Toward Sustainable Habits and Durable Prosperity
Wednesday night’s address to the nation to provide details on troop withdrawal from Afghanistan served both the purpose of fulfilling a campaign promise and of announcing new priorities. As the President said, “the tide of war is receding” and “it is time to focus on nation building here at home”. In the following days, the President announced new federal initiatives to establish strategic partnerships with industries contributing to sustainable growth and the reasons that had been provided to withdraw troops from Afghanistan were mentioned again to remind the nation of the opportunity to focus on building new infrastructures for sustainable growth. This brings us back to debates from the early days of the American Reconstruction and Recovery Act which was passed immediately after Obama was sworn into office.

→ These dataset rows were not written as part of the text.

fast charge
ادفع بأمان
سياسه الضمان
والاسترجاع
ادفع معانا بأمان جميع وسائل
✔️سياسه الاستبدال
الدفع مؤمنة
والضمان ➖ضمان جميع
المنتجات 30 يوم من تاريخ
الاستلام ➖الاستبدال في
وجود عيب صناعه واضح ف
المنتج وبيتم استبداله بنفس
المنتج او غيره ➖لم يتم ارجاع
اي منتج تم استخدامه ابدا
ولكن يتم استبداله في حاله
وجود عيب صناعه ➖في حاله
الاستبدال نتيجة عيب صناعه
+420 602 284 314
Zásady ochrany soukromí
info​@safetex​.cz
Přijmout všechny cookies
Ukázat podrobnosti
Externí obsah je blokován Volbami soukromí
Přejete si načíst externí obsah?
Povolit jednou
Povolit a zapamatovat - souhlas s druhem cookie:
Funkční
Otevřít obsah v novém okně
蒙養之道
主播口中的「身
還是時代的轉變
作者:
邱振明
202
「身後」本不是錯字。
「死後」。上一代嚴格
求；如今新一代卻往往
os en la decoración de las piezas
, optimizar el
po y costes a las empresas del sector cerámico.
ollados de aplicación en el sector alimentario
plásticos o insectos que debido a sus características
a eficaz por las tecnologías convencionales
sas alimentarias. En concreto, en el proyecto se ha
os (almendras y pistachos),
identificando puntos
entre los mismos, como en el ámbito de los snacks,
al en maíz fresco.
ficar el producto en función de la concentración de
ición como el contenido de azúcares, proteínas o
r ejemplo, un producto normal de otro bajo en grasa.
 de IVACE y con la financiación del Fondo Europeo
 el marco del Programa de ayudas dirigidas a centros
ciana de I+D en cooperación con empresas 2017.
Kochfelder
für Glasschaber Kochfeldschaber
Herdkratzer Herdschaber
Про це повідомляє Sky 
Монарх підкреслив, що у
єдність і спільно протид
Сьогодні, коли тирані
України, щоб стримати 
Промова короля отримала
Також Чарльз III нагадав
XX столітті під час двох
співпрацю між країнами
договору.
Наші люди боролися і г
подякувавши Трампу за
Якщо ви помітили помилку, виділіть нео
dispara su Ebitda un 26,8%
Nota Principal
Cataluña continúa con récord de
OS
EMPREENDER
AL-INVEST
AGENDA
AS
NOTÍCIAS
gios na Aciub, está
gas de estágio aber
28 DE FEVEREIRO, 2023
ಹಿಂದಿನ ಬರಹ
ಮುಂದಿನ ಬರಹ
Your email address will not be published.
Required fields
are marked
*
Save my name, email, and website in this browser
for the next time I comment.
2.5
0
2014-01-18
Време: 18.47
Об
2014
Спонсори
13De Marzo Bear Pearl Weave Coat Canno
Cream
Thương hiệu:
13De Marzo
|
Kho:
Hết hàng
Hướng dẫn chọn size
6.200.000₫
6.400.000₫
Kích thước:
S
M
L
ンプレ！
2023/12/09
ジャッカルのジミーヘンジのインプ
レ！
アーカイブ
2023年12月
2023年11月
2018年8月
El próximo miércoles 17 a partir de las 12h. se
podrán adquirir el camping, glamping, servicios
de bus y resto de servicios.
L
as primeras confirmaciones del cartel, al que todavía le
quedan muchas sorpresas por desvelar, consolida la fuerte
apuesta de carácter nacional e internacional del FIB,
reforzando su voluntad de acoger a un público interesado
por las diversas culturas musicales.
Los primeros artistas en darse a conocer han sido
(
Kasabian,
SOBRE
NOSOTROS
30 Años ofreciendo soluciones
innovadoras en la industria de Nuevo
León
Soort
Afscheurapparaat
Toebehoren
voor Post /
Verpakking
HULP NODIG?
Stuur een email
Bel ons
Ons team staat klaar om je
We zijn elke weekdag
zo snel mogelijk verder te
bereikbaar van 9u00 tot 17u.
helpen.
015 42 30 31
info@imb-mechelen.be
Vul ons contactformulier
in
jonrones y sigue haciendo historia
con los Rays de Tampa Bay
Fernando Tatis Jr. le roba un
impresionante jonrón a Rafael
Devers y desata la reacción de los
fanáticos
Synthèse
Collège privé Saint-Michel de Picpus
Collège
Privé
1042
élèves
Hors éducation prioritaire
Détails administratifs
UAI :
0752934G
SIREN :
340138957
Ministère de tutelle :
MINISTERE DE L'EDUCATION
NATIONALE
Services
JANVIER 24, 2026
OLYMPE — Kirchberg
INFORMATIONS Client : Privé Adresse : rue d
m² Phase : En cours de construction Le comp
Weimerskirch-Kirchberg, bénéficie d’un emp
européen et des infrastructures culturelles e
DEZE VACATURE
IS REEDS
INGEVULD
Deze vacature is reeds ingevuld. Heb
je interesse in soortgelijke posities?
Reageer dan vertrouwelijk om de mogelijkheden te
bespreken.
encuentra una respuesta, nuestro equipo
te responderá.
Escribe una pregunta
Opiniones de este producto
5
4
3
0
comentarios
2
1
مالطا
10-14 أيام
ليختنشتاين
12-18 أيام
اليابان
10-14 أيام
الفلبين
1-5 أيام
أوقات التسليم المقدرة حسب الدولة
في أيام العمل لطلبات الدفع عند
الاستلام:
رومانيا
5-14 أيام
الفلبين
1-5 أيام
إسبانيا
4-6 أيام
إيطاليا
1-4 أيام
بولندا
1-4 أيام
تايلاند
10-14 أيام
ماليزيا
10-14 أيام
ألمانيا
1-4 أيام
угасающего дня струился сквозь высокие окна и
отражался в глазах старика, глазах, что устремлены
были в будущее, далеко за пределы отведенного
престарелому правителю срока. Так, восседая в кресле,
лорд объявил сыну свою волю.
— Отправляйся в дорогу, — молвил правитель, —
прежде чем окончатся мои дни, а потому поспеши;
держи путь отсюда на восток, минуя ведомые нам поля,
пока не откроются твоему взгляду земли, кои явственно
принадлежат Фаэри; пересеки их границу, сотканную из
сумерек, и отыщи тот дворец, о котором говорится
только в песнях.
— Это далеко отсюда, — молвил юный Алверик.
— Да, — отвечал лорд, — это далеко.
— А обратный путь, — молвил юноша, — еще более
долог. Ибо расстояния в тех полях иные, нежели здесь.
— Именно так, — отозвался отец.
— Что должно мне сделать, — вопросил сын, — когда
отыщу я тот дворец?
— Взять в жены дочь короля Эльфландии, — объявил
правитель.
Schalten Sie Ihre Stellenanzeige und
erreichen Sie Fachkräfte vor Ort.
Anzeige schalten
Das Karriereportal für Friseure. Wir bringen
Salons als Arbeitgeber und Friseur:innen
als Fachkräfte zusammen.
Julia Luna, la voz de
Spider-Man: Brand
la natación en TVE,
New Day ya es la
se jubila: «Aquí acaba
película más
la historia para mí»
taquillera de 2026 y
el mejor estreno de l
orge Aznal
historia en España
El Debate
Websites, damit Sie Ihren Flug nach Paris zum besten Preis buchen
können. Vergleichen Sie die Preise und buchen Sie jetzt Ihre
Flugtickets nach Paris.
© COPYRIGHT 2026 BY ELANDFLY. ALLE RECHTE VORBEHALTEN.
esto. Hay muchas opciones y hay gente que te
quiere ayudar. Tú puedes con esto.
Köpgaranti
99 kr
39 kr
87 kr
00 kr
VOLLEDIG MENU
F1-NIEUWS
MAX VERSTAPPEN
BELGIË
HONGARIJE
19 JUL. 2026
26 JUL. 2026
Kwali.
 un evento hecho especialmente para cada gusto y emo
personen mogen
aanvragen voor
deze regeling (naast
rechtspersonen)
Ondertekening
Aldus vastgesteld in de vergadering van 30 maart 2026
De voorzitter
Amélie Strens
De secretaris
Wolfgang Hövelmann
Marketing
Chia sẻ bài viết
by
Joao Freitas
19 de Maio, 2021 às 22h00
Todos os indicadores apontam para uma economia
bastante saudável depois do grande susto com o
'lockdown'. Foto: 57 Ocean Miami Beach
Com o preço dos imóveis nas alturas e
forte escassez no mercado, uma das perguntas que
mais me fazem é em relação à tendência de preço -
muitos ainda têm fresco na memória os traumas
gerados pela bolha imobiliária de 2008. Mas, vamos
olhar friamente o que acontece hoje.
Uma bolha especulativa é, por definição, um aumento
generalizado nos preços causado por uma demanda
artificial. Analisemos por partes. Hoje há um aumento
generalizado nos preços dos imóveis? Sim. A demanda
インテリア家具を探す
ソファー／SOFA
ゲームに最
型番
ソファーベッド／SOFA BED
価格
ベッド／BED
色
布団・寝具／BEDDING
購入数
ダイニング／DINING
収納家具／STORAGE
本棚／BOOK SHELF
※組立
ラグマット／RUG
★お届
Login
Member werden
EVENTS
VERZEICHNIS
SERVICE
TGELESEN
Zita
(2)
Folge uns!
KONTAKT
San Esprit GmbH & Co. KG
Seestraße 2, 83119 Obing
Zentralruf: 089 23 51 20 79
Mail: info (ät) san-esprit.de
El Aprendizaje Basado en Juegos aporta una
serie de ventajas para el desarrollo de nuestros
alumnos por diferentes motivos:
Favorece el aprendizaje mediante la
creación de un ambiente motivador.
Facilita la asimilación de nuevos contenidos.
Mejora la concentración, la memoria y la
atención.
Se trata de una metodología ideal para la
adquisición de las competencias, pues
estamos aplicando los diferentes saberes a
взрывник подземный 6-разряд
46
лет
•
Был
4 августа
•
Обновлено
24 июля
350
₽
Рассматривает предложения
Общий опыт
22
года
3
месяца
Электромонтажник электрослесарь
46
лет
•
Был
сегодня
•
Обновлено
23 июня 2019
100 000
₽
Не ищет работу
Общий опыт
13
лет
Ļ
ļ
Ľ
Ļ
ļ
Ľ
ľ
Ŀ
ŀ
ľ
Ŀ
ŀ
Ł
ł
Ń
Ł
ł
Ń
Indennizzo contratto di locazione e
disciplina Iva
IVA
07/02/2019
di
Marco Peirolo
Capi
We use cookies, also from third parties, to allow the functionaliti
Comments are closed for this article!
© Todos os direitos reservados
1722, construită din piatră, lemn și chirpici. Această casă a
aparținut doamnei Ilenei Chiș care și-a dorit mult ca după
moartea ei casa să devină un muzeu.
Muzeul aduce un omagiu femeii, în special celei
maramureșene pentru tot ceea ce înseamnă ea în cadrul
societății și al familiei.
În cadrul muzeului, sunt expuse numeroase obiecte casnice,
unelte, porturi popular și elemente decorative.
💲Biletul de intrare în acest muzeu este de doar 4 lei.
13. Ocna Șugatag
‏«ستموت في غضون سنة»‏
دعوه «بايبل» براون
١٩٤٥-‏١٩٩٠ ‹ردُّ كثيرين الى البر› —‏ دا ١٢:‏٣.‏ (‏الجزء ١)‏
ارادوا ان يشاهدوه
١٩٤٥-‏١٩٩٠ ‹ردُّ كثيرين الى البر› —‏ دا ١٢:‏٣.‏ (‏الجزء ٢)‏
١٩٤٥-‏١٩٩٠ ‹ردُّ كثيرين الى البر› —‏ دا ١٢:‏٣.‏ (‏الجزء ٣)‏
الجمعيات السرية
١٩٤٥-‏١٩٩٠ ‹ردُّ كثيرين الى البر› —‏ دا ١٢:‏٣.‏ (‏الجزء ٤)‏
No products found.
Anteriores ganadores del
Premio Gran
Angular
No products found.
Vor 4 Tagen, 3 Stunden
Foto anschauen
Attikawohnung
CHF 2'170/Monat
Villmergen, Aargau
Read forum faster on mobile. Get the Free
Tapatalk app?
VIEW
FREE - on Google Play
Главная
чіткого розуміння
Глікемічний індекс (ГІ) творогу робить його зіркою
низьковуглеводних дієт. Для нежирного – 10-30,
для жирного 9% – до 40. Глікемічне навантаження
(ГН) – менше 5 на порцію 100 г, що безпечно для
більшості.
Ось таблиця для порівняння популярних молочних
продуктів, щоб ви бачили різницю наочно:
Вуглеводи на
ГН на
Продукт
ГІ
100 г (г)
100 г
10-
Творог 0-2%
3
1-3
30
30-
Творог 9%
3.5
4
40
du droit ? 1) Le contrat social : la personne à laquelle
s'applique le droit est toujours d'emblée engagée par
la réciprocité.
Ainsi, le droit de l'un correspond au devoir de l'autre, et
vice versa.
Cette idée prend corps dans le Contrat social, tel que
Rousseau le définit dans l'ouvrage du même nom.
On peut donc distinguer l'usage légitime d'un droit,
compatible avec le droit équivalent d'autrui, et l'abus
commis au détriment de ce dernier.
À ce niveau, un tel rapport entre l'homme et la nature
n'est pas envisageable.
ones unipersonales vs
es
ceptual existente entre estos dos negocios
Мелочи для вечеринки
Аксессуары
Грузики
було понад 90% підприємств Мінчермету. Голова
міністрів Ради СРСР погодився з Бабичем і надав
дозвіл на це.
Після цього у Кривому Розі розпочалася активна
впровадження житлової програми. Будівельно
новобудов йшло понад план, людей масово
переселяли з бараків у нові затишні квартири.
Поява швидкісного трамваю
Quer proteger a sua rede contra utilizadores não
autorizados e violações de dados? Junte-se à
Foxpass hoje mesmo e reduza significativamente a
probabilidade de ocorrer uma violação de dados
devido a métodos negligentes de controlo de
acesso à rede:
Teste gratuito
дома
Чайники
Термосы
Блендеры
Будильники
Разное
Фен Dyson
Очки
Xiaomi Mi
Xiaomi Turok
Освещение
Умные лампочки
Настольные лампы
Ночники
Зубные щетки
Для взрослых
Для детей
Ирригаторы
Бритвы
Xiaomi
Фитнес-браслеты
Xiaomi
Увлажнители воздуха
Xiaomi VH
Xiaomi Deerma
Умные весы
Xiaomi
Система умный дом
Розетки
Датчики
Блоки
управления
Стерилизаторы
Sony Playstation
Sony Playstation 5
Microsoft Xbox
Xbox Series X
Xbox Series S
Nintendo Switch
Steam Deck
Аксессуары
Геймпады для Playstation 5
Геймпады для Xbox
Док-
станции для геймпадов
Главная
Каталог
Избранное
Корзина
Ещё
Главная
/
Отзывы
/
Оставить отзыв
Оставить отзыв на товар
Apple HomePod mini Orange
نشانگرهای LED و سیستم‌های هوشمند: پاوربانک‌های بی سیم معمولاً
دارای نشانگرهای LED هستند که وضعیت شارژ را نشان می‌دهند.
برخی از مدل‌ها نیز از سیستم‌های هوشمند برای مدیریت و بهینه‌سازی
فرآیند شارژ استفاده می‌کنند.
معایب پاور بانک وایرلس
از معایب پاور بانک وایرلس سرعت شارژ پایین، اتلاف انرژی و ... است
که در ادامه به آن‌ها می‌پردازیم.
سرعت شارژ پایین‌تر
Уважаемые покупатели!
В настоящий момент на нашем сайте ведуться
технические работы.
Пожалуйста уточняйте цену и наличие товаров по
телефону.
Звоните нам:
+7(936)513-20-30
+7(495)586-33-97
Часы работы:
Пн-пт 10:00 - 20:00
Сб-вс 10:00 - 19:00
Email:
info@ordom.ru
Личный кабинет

For the next several months, the President is likely to be back on the offensive against the “no” stance to everything adopted by the new legislature. Objections from his political opponents have been based on the conviction that we shouldn’t spend so much money while waiting for the business cycle to bring us back to full employment; and that rich households and corporations regardless of how much profits they make should be the ones benefiting from additional gifts from the federal government because “they” are the ones creating jobs. In the eyes of a middle class learning that they are paying higher tax rates than the superrich benefiting from “trickle-down” loopholes, the “no” stance became inconsistent and unfair. The President will be on the offensive and is likely to have enough support from the population to renew the debate on national strategic investments but much derision is still expected to be dished at those who, like me, are saying that this time is different and that the business cycle that started at the end of the second world war is now unable to generate enough opportunities to sustain the kind of long-term expectations needed for a majority of businesses to commit to hiring people or for a majority of households to commit to a new mortgage loan. Despite the ridicule associated with the “this time is different” attitude, all statistics line up to present a clear picture where, what was known as The Third World, is now furiously competing for natural resources. We don’t hold all the aces and kings in the deck anymore.
The above chart is the best I could come up to depict the overall picture. Exchange rate trends reflect a nation’s capability to produce additional wealth, since a dollar or a yen is a measure of wealth like a meter is a measure of distance, while the labor force participation rate is affected by the same factors but moves along a much smoother and longer trend that seems to reflect economic super-cycles – very long business cycles. The reversal of fortune suggested by the chart seems unavoidable and potentially very dramatic but I will argue in future blog posts that this downward trend can be reversed.
In the meantime, and also on a positive note, if the President were to promote the cause of sustainable growth as his top priority, as he was in February 2009 when markets started to rally, and found ways to contribute to that cause with the money made available by Republicans to corporations, financial markets would probably welcome and celebrate improvements made in the political arena for the implementation of much needed policies promoting the kind of growth that is not immediately accompanied by skyrocketing oil prices.